Following a period of delay, the film began its shoot at Binny Mills in Chennai during early February 2017, with Vikram choosing to simultaneously work on the project alongside his commitments for Gautham Vasudev Menon's spy thriller Dhruva Natchathiram. The film's title, Sketch, was revealed to the media in April 2017. The shoot of the film was completed in August 2017, after which the makers began the promotional campaign.

== Music ==

The soundtrack and background music of Sketch are scored by Thaman S. Five songs have been released from the film as singles, after being released by other composers.

| No. | Title | Lyrics | Singer(s) | Length |
|---|---|---|---|---|
| 1. | "Kannave Kannave – The Swaga Song" | Vijay Chandar | Vikram | 5:10 |
| 2. | "Atchi Putchi" | Vijay Chandar | Vijay Chandar | 4:28 |
| 3. | "Cheeni Chillaallee" | Vivek | Shweta Mohan, Yazin Nizar | 4:41 |
| 4. | "Vaanam Thoorammalae (Afreen Afreen)" | Kabilan | Deepak Subramaniam, Roshini and Shashaa Tirupati | 6:04 |
| 5. | "Dhaadikaara" | Vivek | Thaman S, Sudha Ragunathan, Andrea Jeremiah | 5:06 |
| 6. | "Dhiname Dhinanme" | Vineeth Sreenivasan | Vineeth Sreenivasan, Mukesh, Aalap Raju, Shabareesh Varma | 5:22 |
| Total length: |  |  |  | 24:05 |

== Release ==
Sketch was released on 12 January 2018, during the week of Pongal and clashing with two other major releases, Thaanaa Serndha Koottam and Gulaebaghavali.

== Reception ==

Thinkal Menon of The Times of India rated the film 2.5/5 stars, stating, "A template masala film, Sketch solely relies on Vikram and works in parts." According to him, the film features Vikram in a compelling role, supported by a solid cast. However, it suffers from uneven pacing and underdeveloped romantic elements, despite its engaging fight sequences, songs, and meaningful message. Rakesh Mehar of The News Minute states, "Vikram is absolutely comfortable oozing 'local' machismo, while Tamannaah's character appears to have been inserted for visual effect." In his view, the film starts as a conventional Kollywood masala entertainer, buoyed by Vikram's charismatic performance, but ultimately disappoints with a frustrating twist and a lack of originality, making it a mediocre choice for all but the most dedicated fans.
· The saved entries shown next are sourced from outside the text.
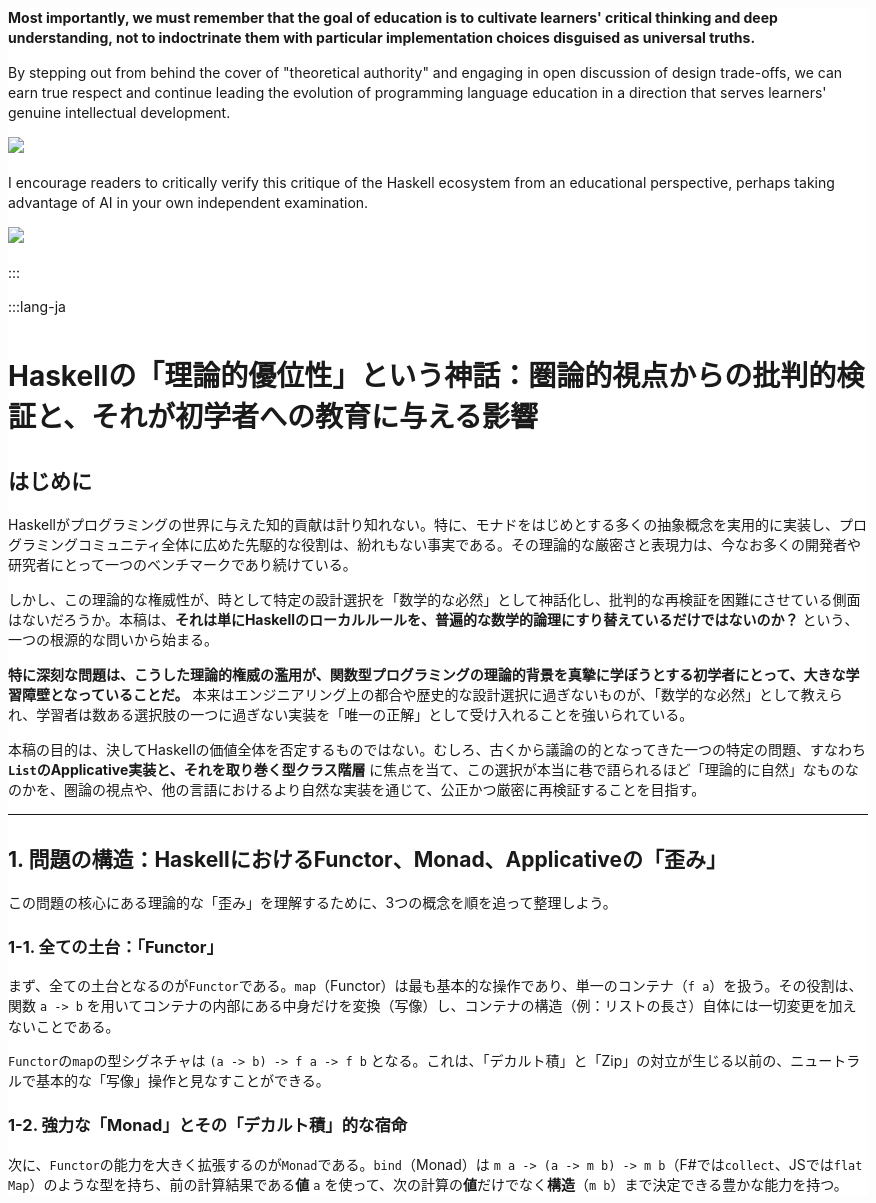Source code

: **Most importantly, we must remember that the goal of education is to cultivate learners' critical thinking and deep understanding, not to indoctrinate them with particular implementation choices disguised as universal truths.**

By stepping out from behind the cover of "theoretical authority" and engaging in open discussion of design trade-offs, we can earn true respect and continue leading the evolution of programming language education in a direction that serves learners' genuine intellectual development.

<img width="100%" src="https://raw.githubusercontent.com/ken-okabe/web-images/main/note.svg">

I encourage readers to critically verify this critique of the Haskell ecosystem from an educational perspective, perhaps taking advantage of AI in your own independent examination.

<img width="100%" src="https://raw.githubusercontent.com/ken-okabe/web-images/main/notefooter.svg">

:::

:::lang-ja

# Haskellの「理論的優位性」という神話：圏論的視点からの批判的検証と、それが初学者への教育に与える影響

## はじめに

Haskellがプログラミングの世界に与えた知的貢献は計り知れない。特に、モナドをはじめとする多くの抽象概念を実用的に実装し、プログラミングコミュニティ全体に広めた先駆的な役割は、紛れもない事実である。その理論的な厳密さと表現力は、今なお多くの開発者や研究者にとって一つのベンチマークであり続けている。

しかし、この理論的な権威性が、時として特定の設計選択を「数学的な必然」として神話化し、批判的な再検証を困難にさせている側面はないだろうか。本稿は、**それは単にHaskellのローカルルールを、普遍的な数学的論理にすり替えているだけではないのか？** という、一つの根源的な問いから始まる。

**特に深刻な問題は、こうした理論的権威の濫用が、関数型プログラミングの理論的背景を真摯に学ぼうとする初学者にとって、大きな学習障壁となっていることだ。** 本来はエンジニアリング上の都合や歴史的な設計選択に過ぎないものが、「数学的な必然」として教えられ、学習者は数ある選択肢の一つに過ぎない実装を「唯一の正解」として受け入れることを強いられている。

本稿の目的は、決してHaskellの価値全体を否定するものではない。むしろ、古くから議論の的となってきた一つの特定の問題、すなわち **`List`のApplicative実装と、それを取り巻く型クラス階層** に焦点を当て、この選択が本当に巷で語られるほど「理論的に自然」なものなのかを、圏論の視点や、他の言語におけるより自然な実装を通じて、公正かつ厳密に再検証することを目指す。

----------

## 1. 問題の構造：HaskellにおけるFunctor、Monad、Applicativeの「歪み」

この問題の核心にある理論的な「歪み」を理解するために、3つの概念を順を追って整理しよう。

### 1-1. 全ての土台：「Functor」

まず、全ての土台となるのが`Functor`である。`map`（Functor）は最も基本的な操作であり、単一のコンテナ（`f a`）を扱う。その役割は、関数 `a -> b` を用いてコンテナの内部にある中身だけを変換（写像）し、コンテナの構造（例：リストの長さ）自体には一切変更を加えないことである。

`Functor`の`map`の型シグネチャは `(a -> b) -> f a -> f b` となる。これは、「デカルト積」と「Zip」の対立が生じる以前の、ニュートラルで基本的な「写像」操作と見なすことができる。

### 1-2. 強力な「Monad」とその「デカルト積」的な宿命

次に、`Functor`の能力を大きく拡張するのが`Monad`である。`bind`（Monad）は `m a -> (a -> m b) -> m b`（F#では`collect`、JSでは`flatMap`）のような型を持ち、前の計算結果である**値** `a` を使って、次の計算の**値**だけでなく**構造**（`m b`）まで決定できる豊かな能力を持つ。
Ashameera Aiyappan of The Indian Express gave the film 1.5/5 stars, commenting, "Just one question: why Vikram, why?" She noted that the film suffers from a mind-numbing screenplay filled with cliched tropes and an outdated portrayal of romance, leaving even Vikram's commendable performance overshadowed by the film's chaotic execution and infuriating treatment of female characters. Ananya Bhattacharya of India Today gave the film 2 out of 5 stars, remarking, "Vikram shines in this passable commercial entertainer." She noted that the film struggles with weak characterisation and an inconsistent screenplay, ultimately failing to deliver a compelling narrative despite some strong performances and a surprising climax.

Karthik Kumar of The Hindu gave the film 2 out of 5 stars, commenting, "Even Vikram can’t save this archaic action entertainer." He opined that it is a style-over-substance film that relies heavily on Vikram's star power but ultimately falters due to its cliched plot and lack of engaging content, making it one of the low points in Vikram's career. Baradwaj Rangan wrote for Film Companion, "Vijay Chandar's Vikram-starrer is a been-there-done-that story of a good-hearted thug." He felt that the film features Vikram as a vehicle repo man entangled in a formulaic narrative that struggles with character development and originality, ultimately leaving audiences underwhelmed despite a few surprising twists.